Time-domain optical coherence tomography at 2 $\mu\mathrm{m}$ using GaSb-based broadband superluminescent diode

TL;DR

This paper demonstrates the first time-domain optical coherence tomography system operating at 2 μm wavelength using a GaSb-based superluminescent diode, enabling compact and scalable imaging of low-water-content materials.

Contribution

Introduces a novel TD-OCT system at 2 μm using GaSb-based SLDs, offering a practical alternative to supercontinuum sources for mid-IR OCT applications.

Findings

Achieved approximately 300 μm axial resolution in air.

Successfully imaged scattering paint-based coating samples.

First demonstration of TD-OCT at 2 μm with GaSb SLD source.
▬▬▬
**Exercise brief**
Copy out the entire summary of the 2 μm time-domain OCT paper word for word, keeping its headings and line order.
▬▬▬
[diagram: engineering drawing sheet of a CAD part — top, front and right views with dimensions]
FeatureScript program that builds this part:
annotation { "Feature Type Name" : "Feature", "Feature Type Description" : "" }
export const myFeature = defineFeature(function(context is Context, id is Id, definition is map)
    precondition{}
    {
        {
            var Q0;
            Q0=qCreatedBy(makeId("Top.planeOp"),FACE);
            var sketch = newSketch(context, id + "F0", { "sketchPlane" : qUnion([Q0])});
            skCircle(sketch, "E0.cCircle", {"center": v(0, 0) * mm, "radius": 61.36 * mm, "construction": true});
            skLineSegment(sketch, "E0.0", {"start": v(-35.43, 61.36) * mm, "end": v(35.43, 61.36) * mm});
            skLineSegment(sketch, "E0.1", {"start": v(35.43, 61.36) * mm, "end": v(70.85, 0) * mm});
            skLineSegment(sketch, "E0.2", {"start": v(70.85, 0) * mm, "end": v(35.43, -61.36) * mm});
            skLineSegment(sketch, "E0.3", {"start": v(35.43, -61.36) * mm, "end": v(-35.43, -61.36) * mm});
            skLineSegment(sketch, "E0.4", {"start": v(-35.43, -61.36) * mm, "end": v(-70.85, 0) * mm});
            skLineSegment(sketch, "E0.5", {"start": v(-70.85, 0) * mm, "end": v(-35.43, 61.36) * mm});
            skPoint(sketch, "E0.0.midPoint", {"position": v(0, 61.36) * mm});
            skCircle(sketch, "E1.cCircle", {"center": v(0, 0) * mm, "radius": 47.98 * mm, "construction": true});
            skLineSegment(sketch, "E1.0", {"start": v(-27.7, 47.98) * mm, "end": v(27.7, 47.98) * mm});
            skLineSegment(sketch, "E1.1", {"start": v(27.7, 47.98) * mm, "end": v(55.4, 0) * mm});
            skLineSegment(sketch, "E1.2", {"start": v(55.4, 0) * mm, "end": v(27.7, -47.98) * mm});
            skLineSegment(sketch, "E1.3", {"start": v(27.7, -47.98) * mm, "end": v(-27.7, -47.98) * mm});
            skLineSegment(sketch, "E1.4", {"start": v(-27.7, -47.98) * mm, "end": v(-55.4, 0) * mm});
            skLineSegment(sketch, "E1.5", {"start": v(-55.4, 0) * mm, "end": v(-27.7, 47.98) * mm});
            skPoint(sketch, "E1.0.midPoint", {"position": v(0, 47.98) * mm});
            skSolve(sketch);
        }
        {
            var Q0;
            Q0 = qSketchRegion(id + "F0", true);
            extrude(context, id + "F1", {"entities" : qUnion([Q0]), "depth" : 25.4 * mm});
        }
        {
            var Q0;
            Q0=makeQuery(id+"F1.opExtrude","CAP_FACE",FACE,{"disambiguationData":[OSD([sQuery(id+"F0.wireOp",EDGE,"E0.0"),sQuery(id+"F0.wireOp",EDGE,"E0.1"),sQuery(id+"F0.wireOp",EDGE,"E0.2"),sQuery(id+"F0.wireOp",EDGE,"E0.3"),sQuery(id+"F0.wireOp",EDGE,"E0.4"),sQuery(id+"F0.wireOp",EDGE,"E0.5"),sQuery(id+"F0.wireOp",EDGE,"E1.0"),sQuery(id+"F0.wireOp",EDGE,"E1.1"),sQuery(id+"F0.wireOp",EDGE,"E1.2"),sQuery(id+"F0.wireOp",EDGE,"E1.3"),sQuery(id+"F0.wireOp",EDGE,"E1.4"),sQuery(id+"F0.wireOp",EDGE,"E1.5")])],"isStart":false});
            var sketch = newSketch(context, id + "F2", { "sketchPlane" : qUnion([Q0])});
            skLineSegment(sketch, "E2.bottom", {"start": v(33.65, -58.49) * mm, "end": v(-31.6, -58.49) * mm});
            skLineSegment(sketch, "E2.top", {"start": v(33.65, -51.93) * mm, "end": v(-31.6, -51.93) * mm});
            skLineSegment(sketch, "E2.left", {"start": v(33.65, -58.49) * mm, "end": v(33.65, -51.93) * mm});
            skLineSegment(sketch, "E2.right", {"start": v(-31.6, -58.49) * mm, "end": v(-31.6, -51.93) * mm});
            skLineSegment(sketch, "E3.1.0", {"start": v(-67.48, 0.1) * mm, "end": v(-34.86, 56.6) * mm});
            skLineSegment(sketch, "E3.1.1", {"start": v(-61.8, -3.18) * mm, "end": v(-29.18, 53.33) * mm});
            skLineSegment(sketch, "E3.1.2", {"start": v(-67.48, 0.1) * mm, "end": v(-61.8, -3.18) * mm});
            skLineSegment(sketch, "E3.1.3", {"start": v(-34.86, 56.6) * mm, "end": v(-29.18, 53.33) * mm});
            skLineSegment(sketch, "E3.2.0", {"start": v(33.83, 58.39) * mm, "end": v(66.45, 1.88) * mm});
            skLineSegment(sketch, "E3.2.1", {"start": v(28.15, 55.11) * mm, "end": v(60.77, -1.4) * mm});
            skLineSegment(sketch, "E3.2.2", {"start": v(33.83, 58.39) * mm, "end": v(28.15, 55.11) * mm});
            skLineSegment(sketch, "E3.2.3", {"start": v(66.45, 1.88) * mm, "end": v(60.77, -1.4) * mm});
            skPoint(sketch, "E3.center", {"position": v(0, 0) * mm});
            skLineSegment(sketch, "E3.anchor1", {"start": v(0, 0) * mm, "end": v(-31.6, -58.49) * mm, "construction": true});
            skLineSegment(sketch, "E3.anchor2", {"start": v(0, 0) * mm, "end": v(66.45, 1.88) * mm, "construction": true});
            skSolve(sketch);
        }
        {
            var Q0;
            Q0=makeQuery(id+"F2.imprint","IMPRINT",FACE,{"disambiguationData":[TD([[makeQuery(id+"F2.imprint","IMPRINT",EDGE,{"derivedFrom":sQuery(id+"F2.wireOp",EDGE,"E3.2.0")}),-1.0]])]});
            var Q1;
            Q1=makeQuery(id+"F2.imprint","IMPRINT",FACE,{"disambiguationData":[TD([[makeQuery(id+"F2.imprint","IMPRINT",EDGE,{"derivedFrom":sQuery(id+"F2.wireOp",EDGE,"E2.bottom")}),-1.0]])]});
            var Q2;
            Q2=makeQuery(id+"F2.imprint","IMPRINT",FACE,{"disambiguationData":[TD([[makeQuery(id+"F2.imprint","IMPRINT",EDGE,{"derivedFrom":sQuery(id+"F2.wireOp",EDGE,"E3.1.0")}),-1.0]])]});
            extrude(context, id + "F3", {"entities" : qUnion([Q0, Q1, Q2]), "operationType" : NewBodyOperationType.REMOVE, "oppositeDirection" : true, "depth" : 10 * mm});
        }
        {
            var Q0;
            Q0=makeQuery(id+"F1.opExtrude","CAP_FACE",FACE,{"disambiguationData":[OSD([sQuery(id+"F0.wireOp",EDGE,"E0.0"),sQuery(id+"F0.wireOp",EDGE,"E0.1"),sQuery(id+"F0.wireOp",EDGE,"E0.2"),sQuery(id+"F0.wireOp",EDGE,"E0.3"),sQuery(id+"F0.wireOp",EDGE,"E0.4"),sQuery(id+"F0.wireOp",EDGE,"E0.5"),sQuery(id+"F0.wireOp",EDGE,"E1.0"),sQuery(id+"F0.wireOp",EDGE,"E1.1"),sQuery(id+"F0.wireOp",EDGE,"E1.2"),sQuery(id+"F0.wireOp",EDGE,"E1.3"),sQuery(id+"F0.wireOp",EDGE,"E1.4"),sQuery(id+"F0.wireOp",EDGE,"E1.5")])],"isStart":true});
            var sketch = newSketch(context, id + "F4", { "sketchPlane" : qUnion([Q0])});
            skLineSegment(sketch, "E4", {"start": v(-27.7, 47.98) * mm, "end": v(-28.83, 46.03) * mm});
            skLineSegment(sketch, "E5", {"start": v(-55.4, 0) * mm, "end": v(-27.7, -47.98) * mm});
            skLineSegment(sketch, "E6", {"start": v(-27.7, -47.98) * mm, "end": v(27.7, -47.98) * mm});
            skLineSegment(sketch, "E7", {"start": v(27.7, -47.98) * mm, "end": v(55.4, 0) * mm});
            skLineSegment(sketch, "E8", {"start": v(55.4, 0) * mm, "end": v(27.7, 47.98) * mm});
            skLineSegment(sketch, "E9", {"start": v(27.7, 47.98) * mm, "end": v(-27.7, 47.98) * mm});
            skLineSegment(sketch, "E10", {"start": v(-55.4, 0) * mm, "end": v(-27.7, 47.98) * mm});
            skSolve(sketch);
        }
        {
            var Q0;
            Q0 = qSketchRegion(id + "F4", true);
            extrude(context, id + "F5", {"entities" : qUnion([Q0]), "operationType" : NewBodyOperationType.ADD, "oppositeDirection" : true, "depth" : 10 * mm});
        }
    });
▬▬▬
**Written answer**
Time-domain optical coherence tomography at 2 $\mu\mathrm{m}$ using GaSb-based broadband superluminescent diode

TL;DR

This paper demonstrates the first time-domain optical coherence tomography system operating at 2 μm wavelength using a GaSb-based superluminescent diode, enabling compact and scalable imaging of low-water-content materials.

Contribution

Introduces a novel TD-OCT system at 2 μm using GaSb-based SLDs, offering a practical alternative to supercontinuum sources for mid-IR OCT applications.

Findings

Achieved approximately 300 μm axial resolution in air.

Successfully imaged scattering paint-based coating samples.

First demonstration of TD-OCT at 2 μm with GaSb SLD source.